Other possible application areas might be esophageal tumors that can grow close to vulnerable parts of the central cardiovascular system, or potentially pancreatic cancers.
The group is also still looking at what this might be able to offer in the later-stage setting, having had approval now to proactively apply SBRT, as opposed to the palliative radiation that they first looked at by happenstance, in a few other metastatic breast cancer subjects.
In this vein, Boniface said, the hypothetical utility of RAMP-seq would be to induce the release of a more representative, more heterogeneous population of ctDNA into circulation. This is based on the team's observation that despite only one tumor site being irradiated, DNA representing clonal populations from other distant sites also went up in the blood of that first observed patient.
"Back in the 50s, somebody observed this thing called the abscopal effect … [which is] basically that when you hit one tumor with radiation you see a response in distal tumors as well. It's thought to be mediated through some sort of immune response, so if you're triggering antigens from one tumor, then the immune system gets trained and then goes out to similar signatures and the other tumor. But [regardless of the mechanism] we think we are essentially observing the same thing," Boniface said.
In the nearer term, he and his colleagues are now focused on extending beyond the eight patients that he reported on at the meeting. They are also hoping to be able to obtain biopsies and sequence-matched tumor tissue from at least some individuals to evaluate how their de novo ctDNA mutation calls compare.
"This is something that the field has been tackling for a while [and] something I've been personally trying to get my head around … [that] there isn't really a good gold standard," Boniface said. "But obviously when we get the biopsy we'll be able to confirm that the mutations we did call were real."
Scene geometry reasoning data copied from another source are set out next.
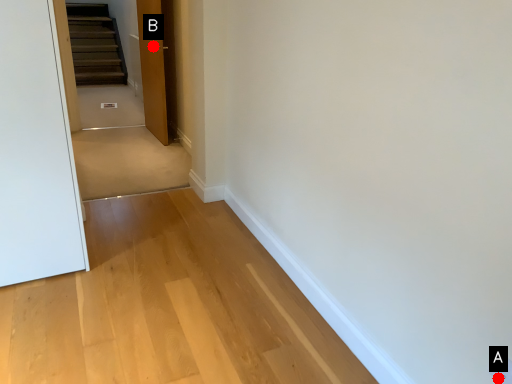
Question: Two points are circled on the image, labeled by A and B beside each circle. Which point appears farthest from the camera in this image?

Choices:
 (A) A is further
 (B) B is further

Answer: (B)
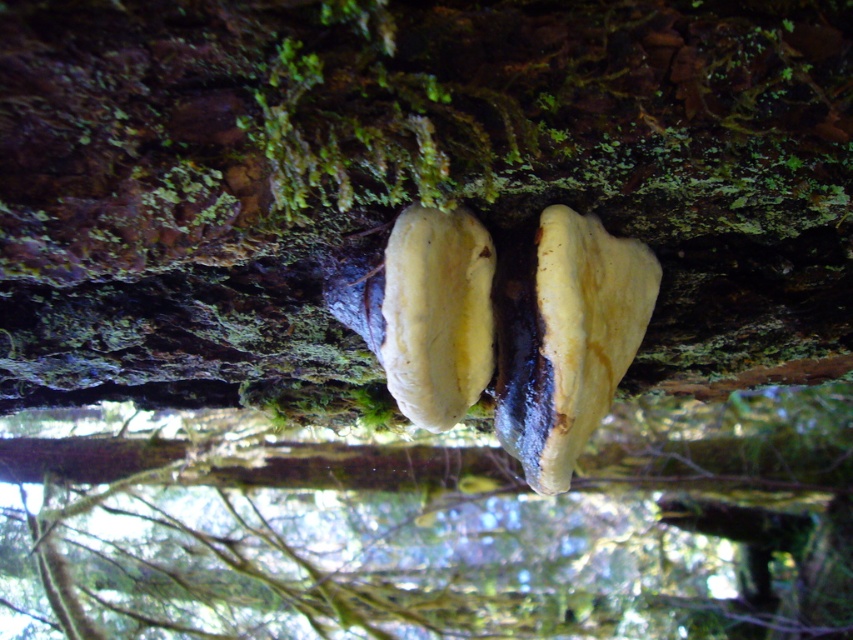
From the picture: Is yellowish matte fungus at center shorter than yellowish matte mushroom at center?

In fact, yellowish matte fungus at center may be taller than yellowish matte mushroom at center.

Is point (577, 284) positioned in front of point (428, 388)?

Yes, point (577, 284) is in front of point (428, 388).

The width and height of the screenshot is (853, 640). In order to click on yellowish matte fungus at center in this screenshot , I will do `click(564, 336)`.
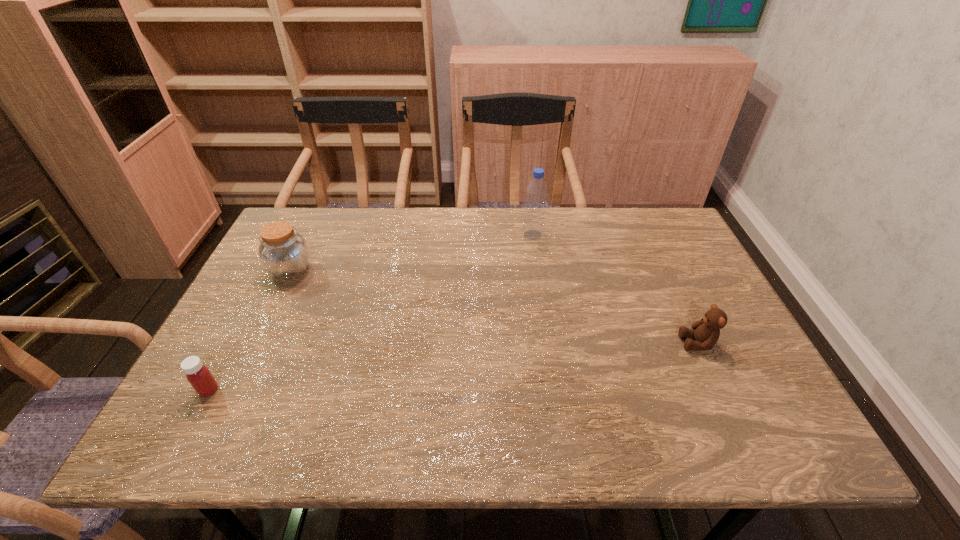
Identify the location of vacant space that is in between the medicine and the rightmost object. This screenshot has width=960, height=540. (453, 367).

Identify the location of vacant space that is in between the nearest object and the second object from right to left. (371, 312).

What are the coordinates of `the second closest object to the third nearest object` in the screenshot? It's located at (533, 226).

He added that the group's sequencing approach has been well tested across other cohorts, and the team is confident that its "fairly robust."
"We can confidently say [from testing] patients where we already know the mutations that they should have … that we catch about 80 to 95 percent of what we knew was there," he added.
Hopefully the study will also be able to shed some light on basic questions about the sources of cell-free DNA. Boniface said the team plans to try to tackle this using size profiling and potentially also epigenetic and fragmentomic tissue of origin methods.